▶ **Excerpt provided**
Soon it spread across the Atlantic to America, a country which was still there.
There are rumours around that this is Britain's revenge for the Boston Tea Party.
While The Beatles were in the USA they started to become influenced by the hippies - which were sort of American Wombles.
They experimented with a drug called LUZZD which made the user see and hear things that weren't really happening - a bit like Netflix.
Their music turned psychopathic.
Rather than churning out more simple love songs, thanks to psychopathic drugs, The Beatles began to sing about deeper, more meaningful things.
# We all live in a yellow submarine # Yellow submarine, yellow submarine.
# The Beatles created some incredible music whilst they were on drugs.
Did they not have dope testing back then? How come they weren't disqualified from the charts? Well, erm, as a matter of fact there were songs they did that the BBC, who in those days were most of the radio stations, thought were references to drug taking so they did ban them from the charts.
It's weird that The Beatles LSD songs are so happy, isn't it, because LSD isn't always a happy experience.
Like, my mate Paul met this Italian couple whilst he was backpacking and they invited him back to their room for a threesome.
And they gave him some LSD and when they got there the bloke one pulled a screwdriver on him and made him shit in his own shoe and eat it, whilst the woman one filmed it.
And that's a side of drug use that Paul McCartney doesn't sing about, isn't it? No, I think, luckily, that That kind of experience never came his way.
Hmm.
During one LUZZD expedition, or "trip", The Beatles became the first Britons to discover the existence of colour.
And like Sir Walter Raleigh and his potatoes, they took their discovery home to the UK, where it caught on like hot cakes of wildfire.
Britain went overnight from grey to groovy.
Suddenly it was cool to ignore society and just be whoever you wanted to be, as long as you had fashionable hair and flamboyant clothing like everybody else.
A pearl mink miniskirt.
Must be tailor-made for the freeze.

▶ **Exercise details**
How would you say this sentence from the excerpt about The Beatles in French: "It's weird that The Beatles LSD songs are so happy, isn't it, because LSD isn't always a happy experience." This listing is separate material with no connection to the excerpt about The Beatles.

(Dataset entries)
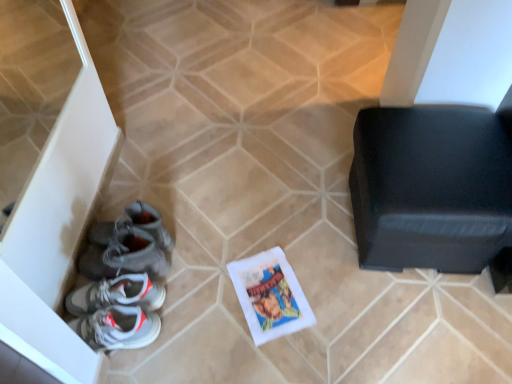
Locate an element on the screen. free point to the right of gray suede sneakers at lower left is located at coordinates (199, 257).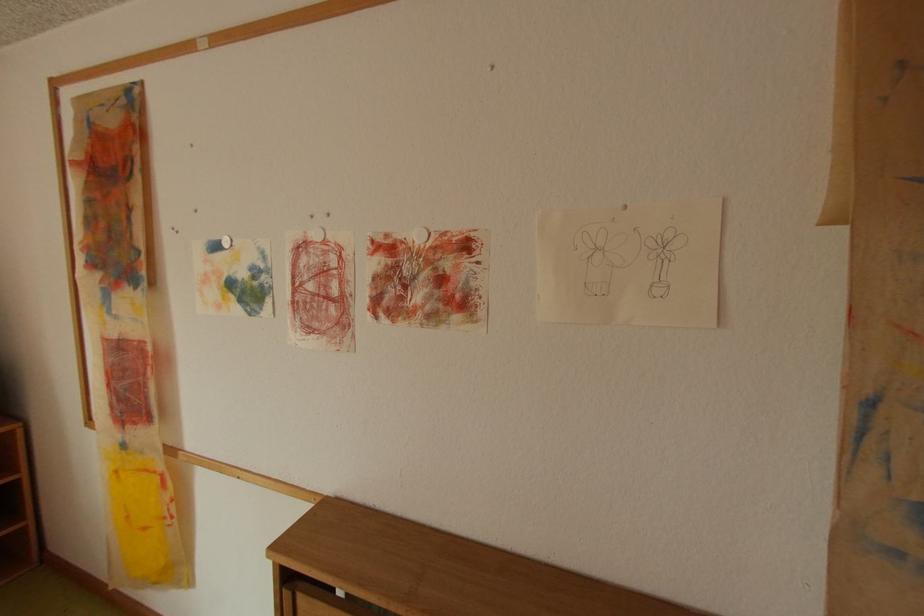
Where is `long paper painting`? The height and width of the screenshot is (616, 924). long paper painting is located at coordinates (122, 338).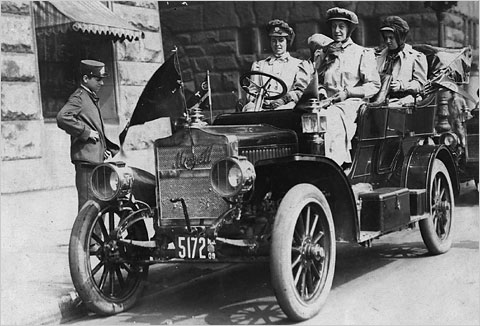
Locate an element on the screen. The width and height of the screenshot is (480, 326). window under canopy is located at coordinates (72, 47).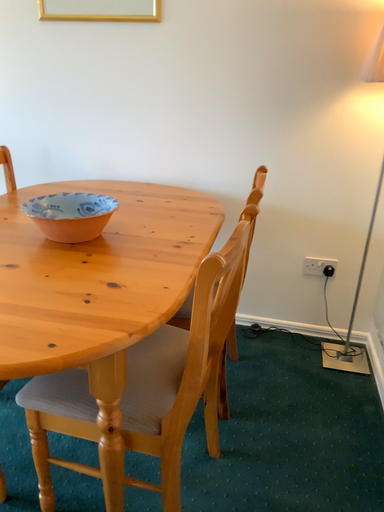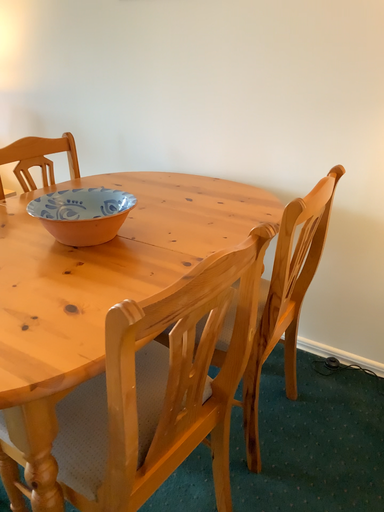
Question: Which way did the camera rotate in the video?

Choices:
 (A) rotated right
 (B) rotated left

Answer: (B)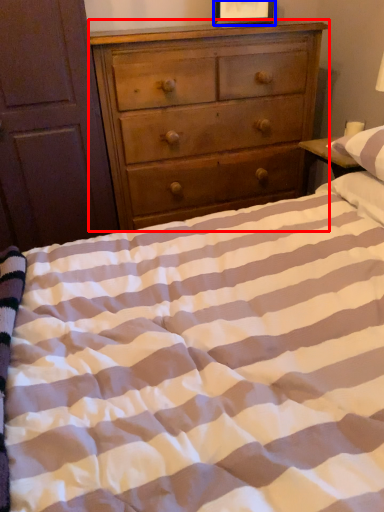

▶ **Task result**
C'est bizarre que les chansons des Beatles sur le LSD soient si joyeuses, non, parce que le LSD n'est pas toujours une expérience joyeuse.